> [Records from a dataset]

· · · · · · ·

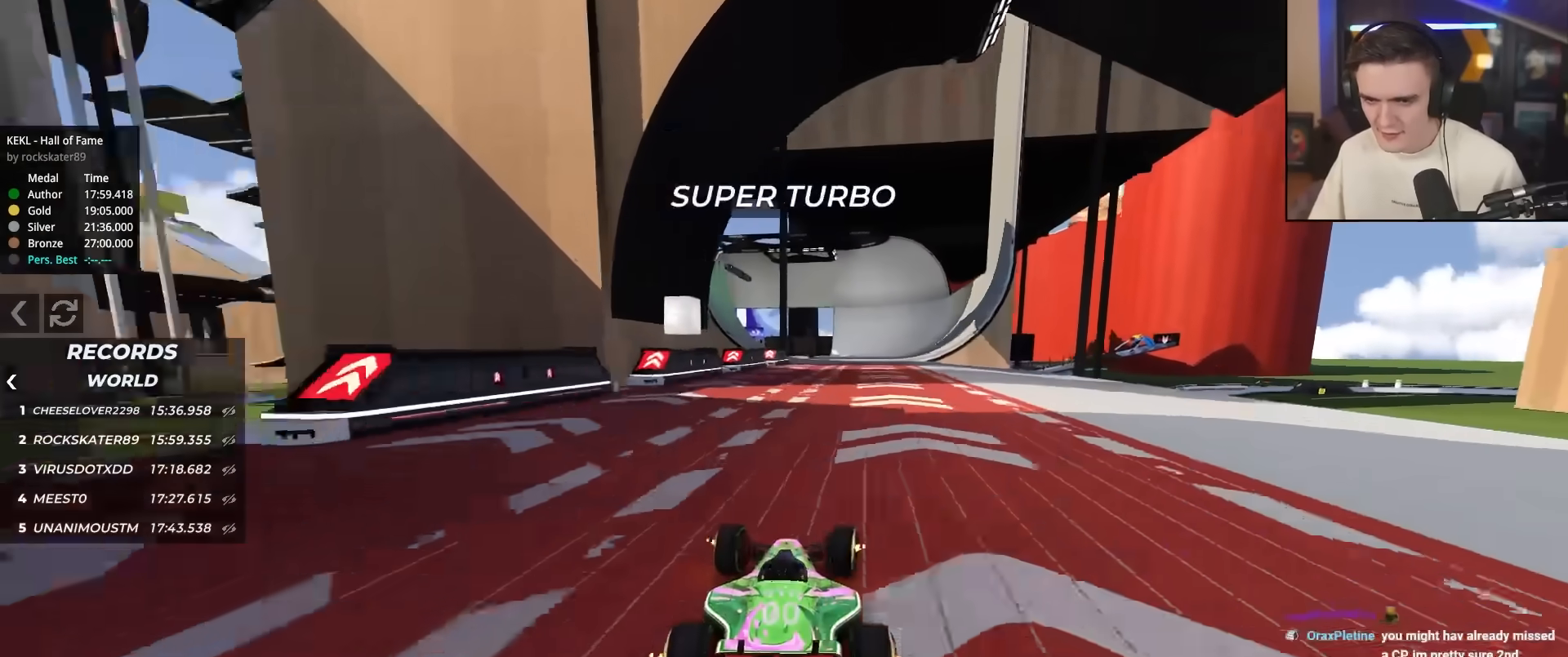
{"keys": ["up"], "events": [[17, "right", "down"], [167, "right", "up"], [250, "right", "down"], [450, "right", "up"]]}
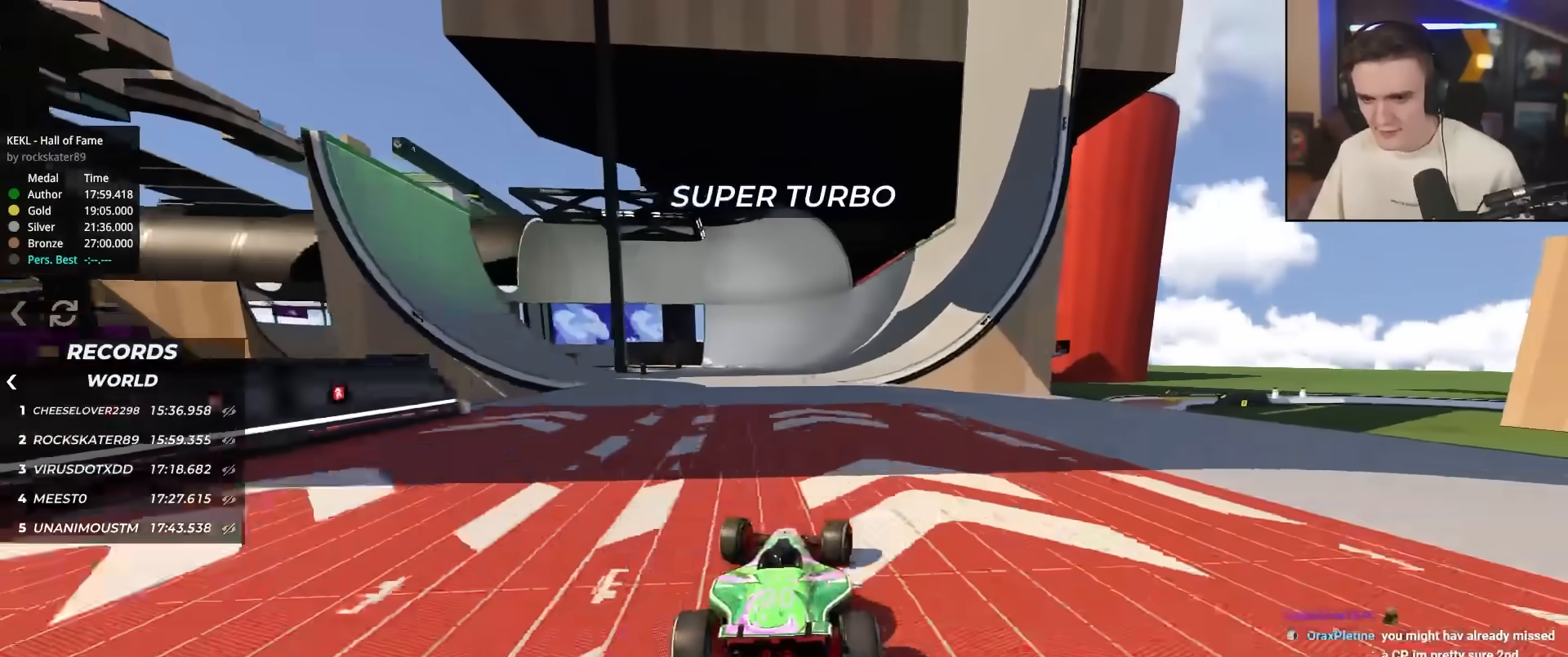
{"keys": ["up"], "events": [[33, "right", "down"], [133, "right", "up"], [267, "left", "down"], [367, "left", "up"]]}
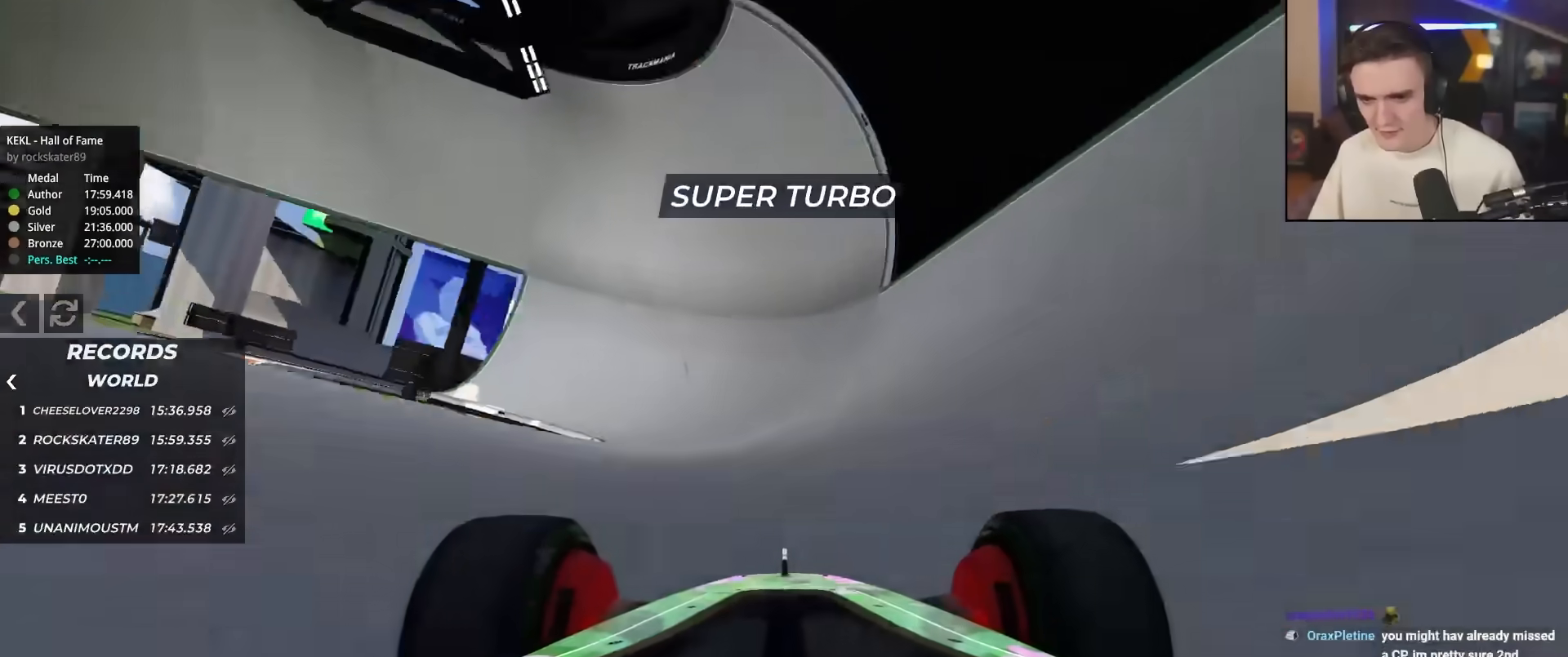
{"keys": ["right", "up"], "events": [[100, "left", "down"], [283, "left", "up"], [333, "right", "down"]]}
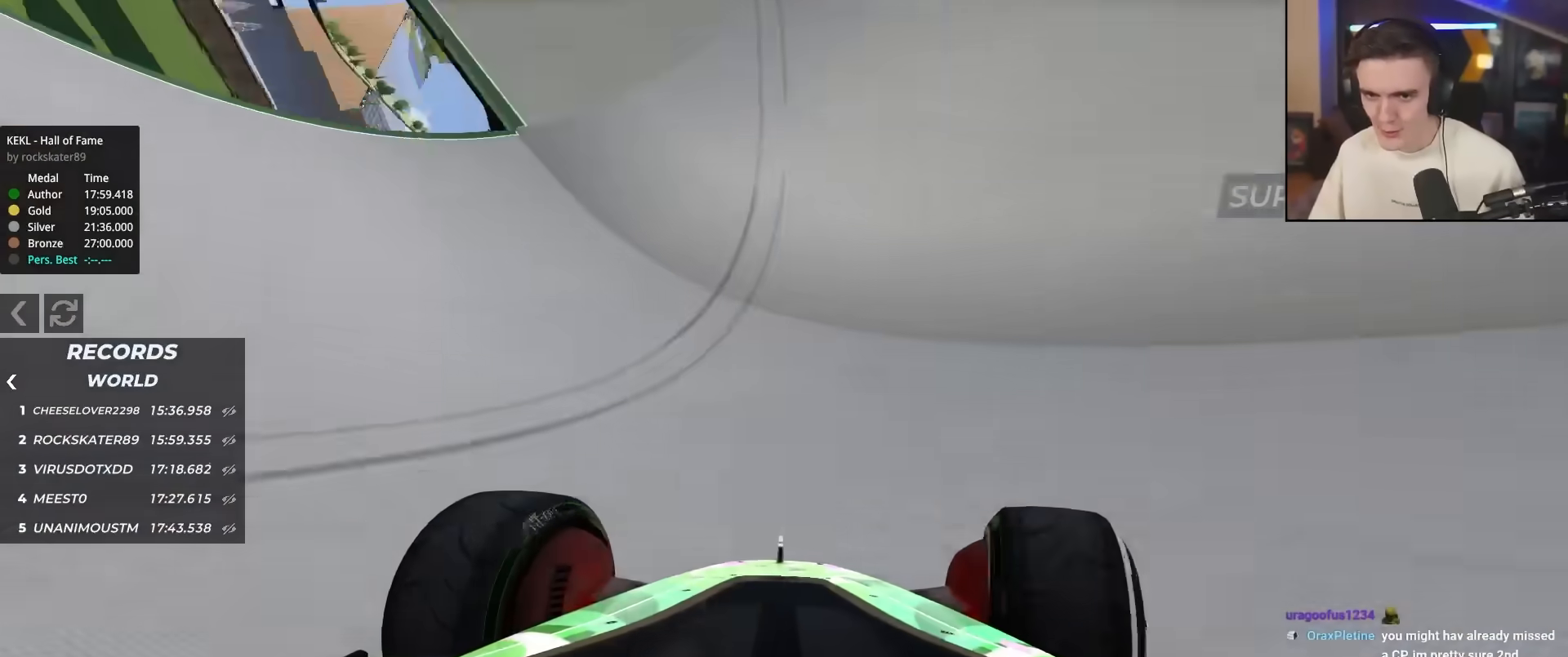
{"keys": ["up"], "events": [[17, "right", "up"], [117, "right", "down"], [167, "right", "up"], [250, "right", "down"], [483, "right", "up"]]}
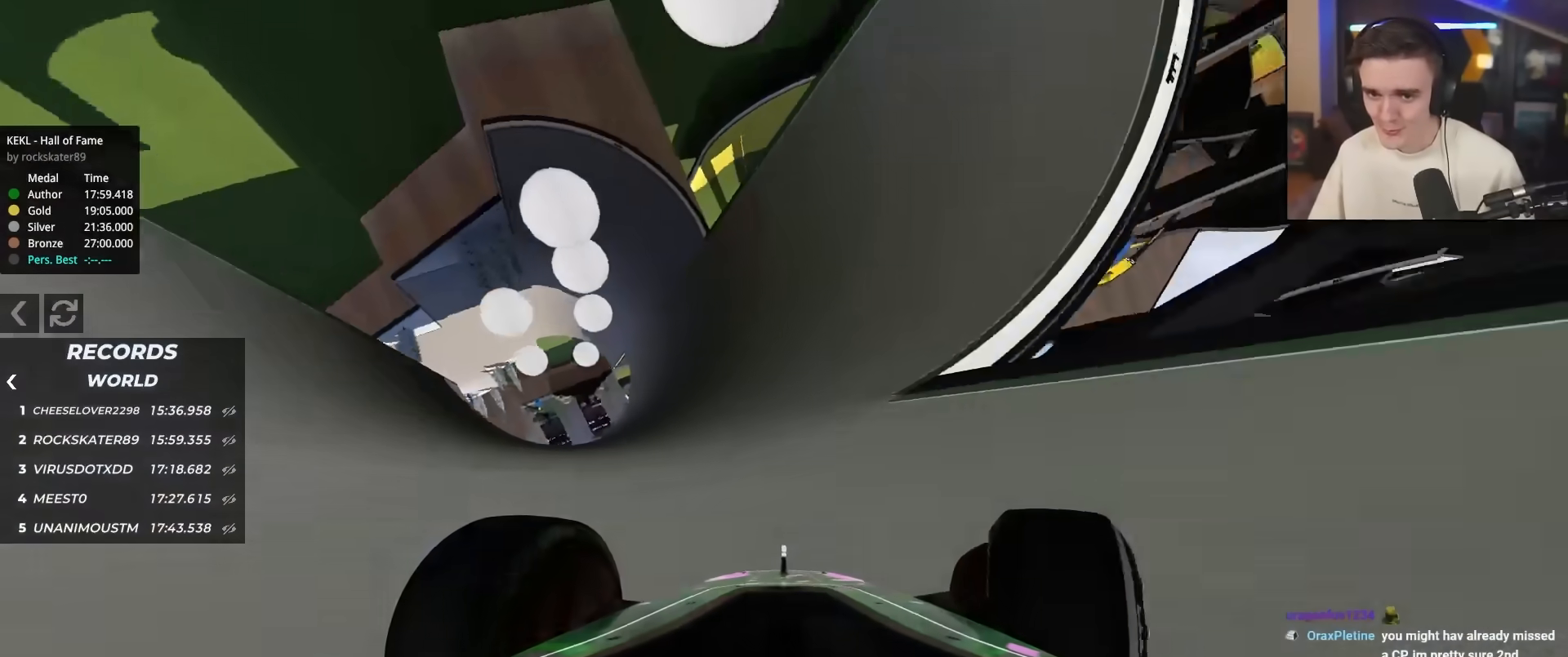
{"keys": ["up"], "events": [[133, "left", "down"], [217, "left", "up"], [317, "right", "down"], [500, "right", "up"]]}
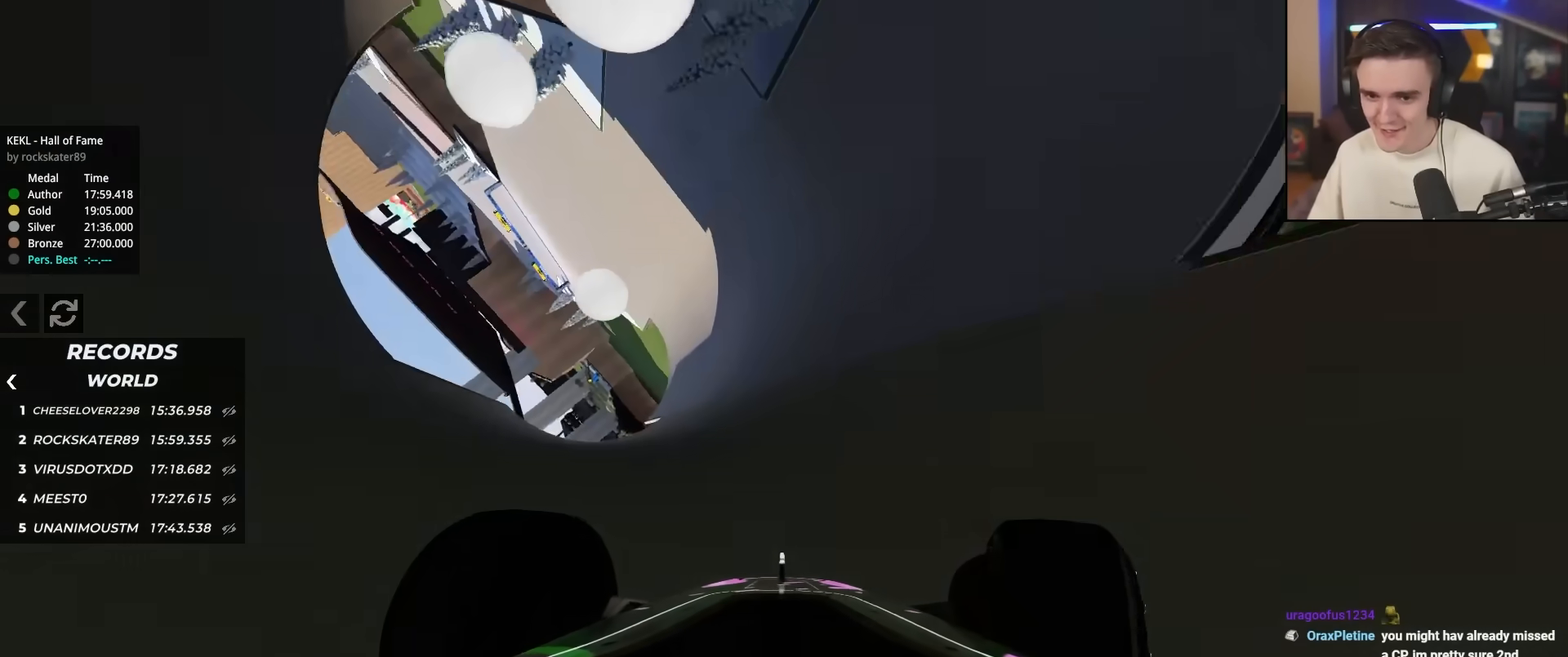
{"keys": ["up"], "events": [[150, "right", "down"], [467, "right", "up"]]}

· · · · · · ·

> [Task brief] Omit the pictures and restate the rest of the records verbatim.

> [Output for this exercise]
{"keys": ["up"], "events": [[17, "right", "down"], [167, "right", "up"], [250, "right", "down"], [450, "right", "up"]]}
{"keys": ["up"], "events": [[33, "right", "down"], [133, "right", "up"], [267, "left", "down"], [367, "left", "up"]]}
{"keys": ["right", "up"], "events": [[100, "left", "down"], [283, "left", "up"], [333, "right", "down"]]}
{"keys": ["up"], "events": [[17, "right", "up"], [117, "right", "down"], [167, "right", "up"], [250, "right", "down"], [483, "right", "up"]]}
{"keys": ["up"], "events": [[133, "left", "down"], [217, "left", "up"], [317, "right", "down"], [500, "right", "up"]]}
{"keys": ["up"], "events": [[150, "right", "down"], [467, "right", "up"]]}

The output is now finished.